*Your assignment:* Please copy the material below word for word, keeping the same lines. Leave out the pictures.
╭─ Stored data
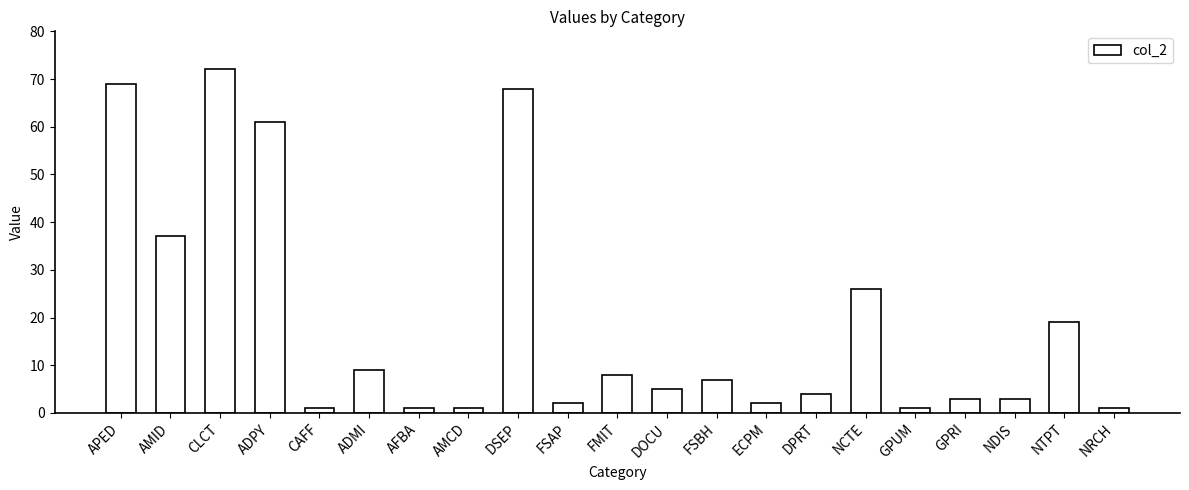

Reading right to left, transcribe all the data shown in this chart.

1	19	3	3	1	26	4	2	7	5	8	2	68	1	1	9	1	61	72	37	69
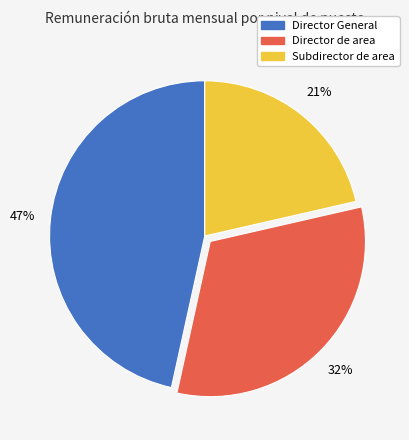

Which category has the biggest portion of the pie?

Director General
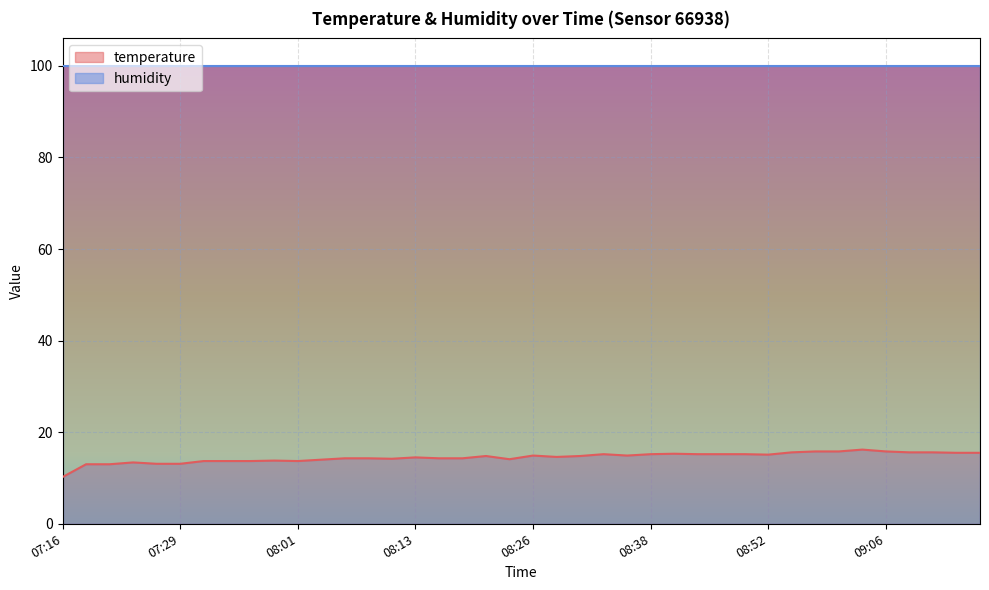

Does the chart display data point markers on the line(s)?

No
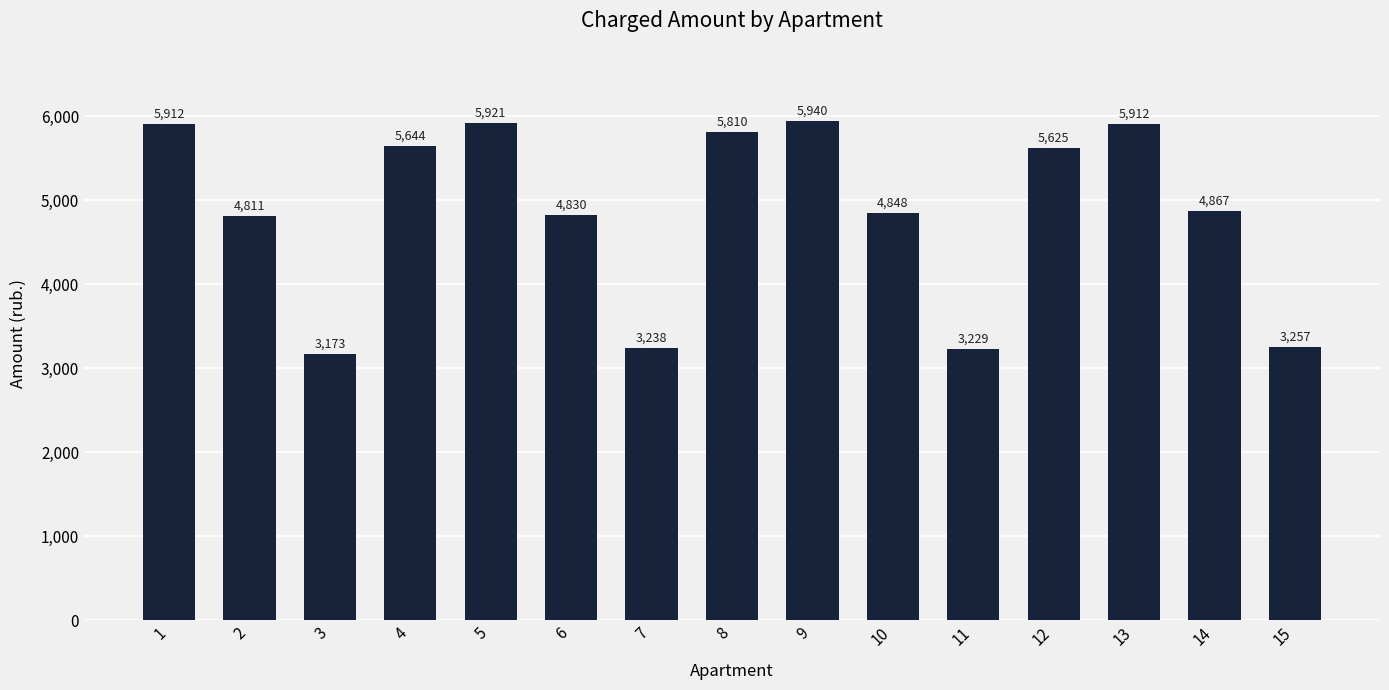

Which category has the lowest value across all series?

3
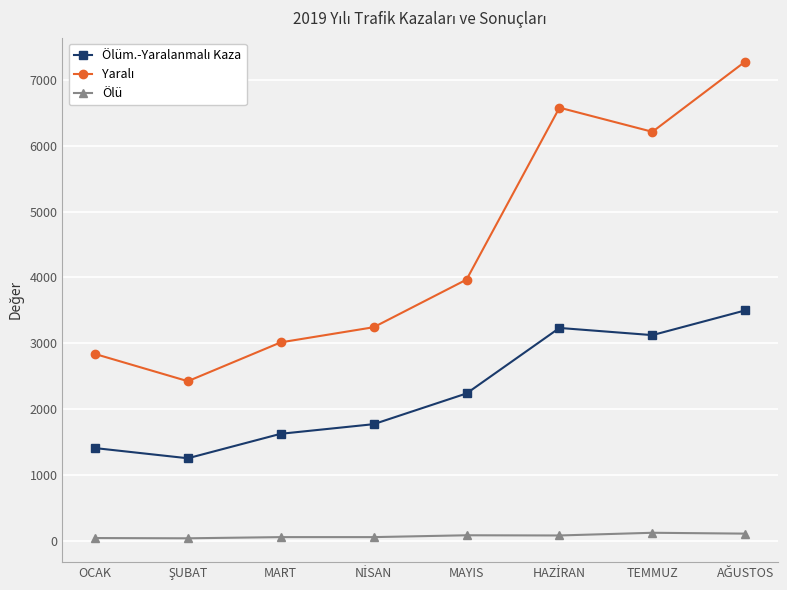

What is the label of the 8th point from the right?

OCAK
╰─
*Result below:*
Reading right to left, transcribe all the data shown in this chart.

1	19	3	3	1	26	4	2	7	5	8	2	68	1	1	9	1	61	72	37	69

Which category has the biggest portion of the pie?

Director General

Does the chart display data point markers on the line(s)?

No

Which category has the lowest value across all series?

3

What is the label of the 8th point from the right?

OCAK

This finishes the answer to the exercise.